What you should do »
Return the lines of the records verbatim, from the first line through the line containing "step of the", with both of those lines included.
+---+
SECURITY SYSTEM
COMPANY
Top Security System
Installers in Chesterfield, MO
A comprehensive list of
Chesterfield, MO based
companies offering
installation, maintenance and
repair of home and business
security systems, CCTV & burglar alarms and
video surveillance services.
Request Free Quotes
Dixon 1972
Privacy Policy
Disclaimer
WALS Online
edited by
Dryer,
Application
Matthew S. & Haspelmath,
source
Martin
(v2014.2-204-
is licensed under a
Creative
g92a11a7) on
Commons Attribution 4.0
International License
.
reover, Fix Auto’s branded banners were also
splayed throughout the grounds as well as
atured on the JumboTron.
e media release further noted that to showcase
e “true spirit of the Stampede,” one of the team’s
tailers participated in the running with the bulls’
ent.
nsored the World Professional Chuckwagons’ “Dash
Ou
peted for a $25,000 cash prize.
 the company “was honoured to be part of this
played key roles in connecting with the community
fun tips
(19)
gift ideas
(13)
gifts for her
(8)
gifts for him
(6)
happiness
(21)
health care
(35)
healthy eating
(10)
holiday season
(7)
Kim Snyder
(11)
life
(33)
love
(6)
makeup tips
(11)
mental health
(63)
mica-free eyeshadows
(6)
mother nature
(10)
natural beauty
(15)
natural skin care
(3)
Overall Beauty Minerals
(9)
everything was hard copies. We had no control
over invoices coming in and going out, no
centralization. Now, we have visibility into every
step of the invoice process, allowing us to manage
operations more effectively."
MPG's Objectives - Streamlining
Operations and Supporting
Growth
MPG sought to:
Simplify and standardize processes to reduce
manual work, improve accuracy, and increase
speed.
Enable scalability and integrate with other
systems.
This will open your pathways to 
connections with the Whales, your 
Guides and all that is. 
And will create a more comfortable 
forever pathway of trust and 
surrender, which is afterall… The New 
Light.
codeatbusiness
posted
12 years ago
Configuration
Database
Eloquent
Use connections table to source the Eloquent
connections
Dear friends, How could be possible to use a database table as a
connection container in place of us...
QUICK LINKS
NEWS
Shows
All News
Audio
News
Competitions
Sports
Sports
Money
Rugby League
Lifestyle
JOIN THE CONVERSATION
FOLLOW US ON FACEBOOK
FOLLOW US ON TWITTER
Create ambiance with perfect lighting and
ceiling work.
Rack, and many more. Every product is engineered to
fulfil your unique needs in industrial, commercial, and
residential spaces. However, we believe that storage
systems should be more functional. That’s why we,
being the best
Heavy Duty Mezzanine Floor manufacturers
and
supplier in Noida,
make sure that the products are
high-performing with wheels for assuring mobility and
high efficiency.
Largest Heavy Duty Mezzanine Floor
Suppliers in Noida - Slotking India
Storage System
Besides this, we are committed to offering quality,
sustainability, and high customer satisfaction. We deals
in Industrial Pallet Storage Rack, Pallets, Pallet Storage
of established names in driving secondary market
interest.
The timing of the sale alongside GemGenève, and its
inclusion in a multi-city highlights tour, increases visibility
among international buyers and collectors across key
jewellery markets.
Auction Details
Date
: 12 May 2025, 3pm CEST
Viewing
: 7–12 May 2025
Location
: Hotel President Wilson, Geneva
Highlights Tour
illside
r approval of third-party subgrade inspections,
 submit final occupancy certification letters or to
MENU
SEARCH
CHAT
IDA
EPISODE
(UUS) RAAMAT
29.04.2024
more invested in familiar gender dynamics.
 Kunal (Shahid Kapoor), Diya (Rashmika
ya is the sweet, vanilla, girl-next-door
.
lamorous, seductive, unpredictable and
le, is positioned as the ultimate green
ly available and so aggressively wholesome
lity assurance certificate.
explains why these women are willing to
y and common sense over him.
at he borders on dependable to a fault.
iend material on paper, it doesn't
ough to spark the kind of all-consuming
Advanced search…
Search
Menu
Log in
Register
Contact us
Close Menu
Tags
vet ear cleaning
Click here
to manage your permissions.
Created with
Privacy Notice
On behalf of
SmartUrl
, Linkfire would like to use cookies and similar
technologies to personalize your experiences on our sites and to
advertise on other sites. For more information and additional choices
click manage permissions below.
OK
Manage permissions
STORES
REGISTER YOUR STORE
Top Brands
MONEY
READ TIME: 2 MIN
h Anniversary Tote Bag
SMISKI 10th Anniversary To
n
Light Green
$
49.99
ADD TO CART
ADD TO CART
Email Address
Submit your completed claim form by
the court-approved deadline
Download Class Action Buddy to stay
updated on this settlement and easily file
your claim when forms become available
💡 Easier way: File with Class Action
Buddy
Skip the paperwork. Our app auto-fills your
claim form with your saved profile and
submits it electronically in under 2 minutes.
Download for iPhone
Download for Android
+---+
Answer box »
SECURITY SYSTEM
COMPANY
Top Security System
Installers in Chesterfield, MO
A comprehensive list of
Chesterfield, MO based
companies offering
installation, maintenance and
repair of home and business
security systems, CCTV & burglar alarms and
video surveillance services.
Request Free Quotes
Dixon 1972
Privacy Policy
Disclaimer
WALS Online
edited by
Dryer,
Application
Matthew S. & Haspelmath,
source
Martin
(v2014.2-204-
is licensed under a
Creative
g92a11a7) on
Commons Attribution 4.0
International License
.
reover, Fix Auto’s branded banners were also
splayed throughout the grounds as well as
atured on the JumboTron.
e media release further noted that to showcase
e “true spirit of the Stampede,” one of the team’s
tailers participated in the running with the bulls’
ent.
nsored the World Professional Chuckwagons’ “Dash
Ou
peted for a $25,000 cash prize.
 the company “was honoured to be part of this
played key roles in connecting with the community
fun tips
(19)
gift ideas
(13)
gifts for her
(8)
gifts for him
(6)
happiness
(21)
health care
(35)
healthy eating
(10)
holiday season
(7)
Kim Snyder
(11)
life
(33)
love
(6)
makeup tips
(11)
mental health
(63)
mica-free eyeshadows
(6)
mother nature
(10)
natural beauty
(15)
natural skin care
(3)
Overall Beauty Minerals
(9)
everything was hard copies. We had no control
over invoices coming in and going out, no
centralization. Now, we have visibility into every
step of the invoice process, allowing us to manage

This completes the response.